TEKFUR SARAYI - EDİRNEKAPI
>> 19 Temmuz 2013 Cuma
1900 lü yılların başı
Kariye Müzesinden sonra, nUnU Çelebi cehennem sıcağında yine düştü yollara !
Şimdi çok kıymetli olan Tekfur Sarayı' nın önündeyiz .
Hani şu Kaşıkçı Elmasını bilirsiniz değil mi?
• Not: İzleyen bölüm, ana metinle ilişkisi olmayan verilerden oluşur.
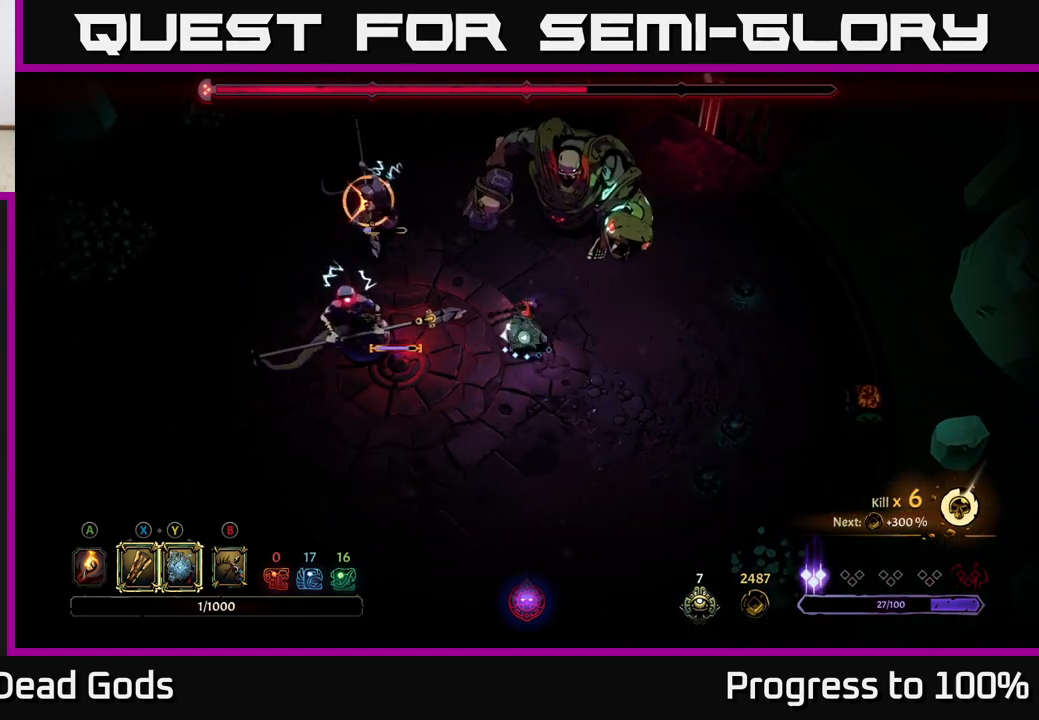
{"buttons": [], "left_stick": "left", "right_stick": "center", "events": [[200, "Y", "up"], [233, "R2", "down"], [383, "R2", "up"]]}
SIKI DURUN :
Hah işte o dünyanın en büyük elması Burada Tekfur Sarayı'nın ''çöplüğünde '' bulunmuştur
!!!!!!!!!
Yedi tepesi ayrı güzel İstanbul Şehrinin, Fatih İlçesi sınırları içerisinde kalan Edirnekapı Semti’nde; kara surlarına bitişik olarak inşa edilmiş, konum olarak Edirnekapı ve Eğrikapı arasında kalan kalın duvarlı saray “Tekfur Sarayı” olarak isimlendirilir.
Tekfur Sarayı’nın ne zaman ve kimler tarafından inşa edildiği konusunda net bir bilgi bulunmamaktadır.
Bazı tarihi kaynaklarda, İsa’nın doğumundan sonra 10. yy. da Bizans İmparatoru Porfirogenetos emri ile yaptırıldığı ve arka kısmında bulunan büyük sarayın ek binası olduğu savunulmaktadır.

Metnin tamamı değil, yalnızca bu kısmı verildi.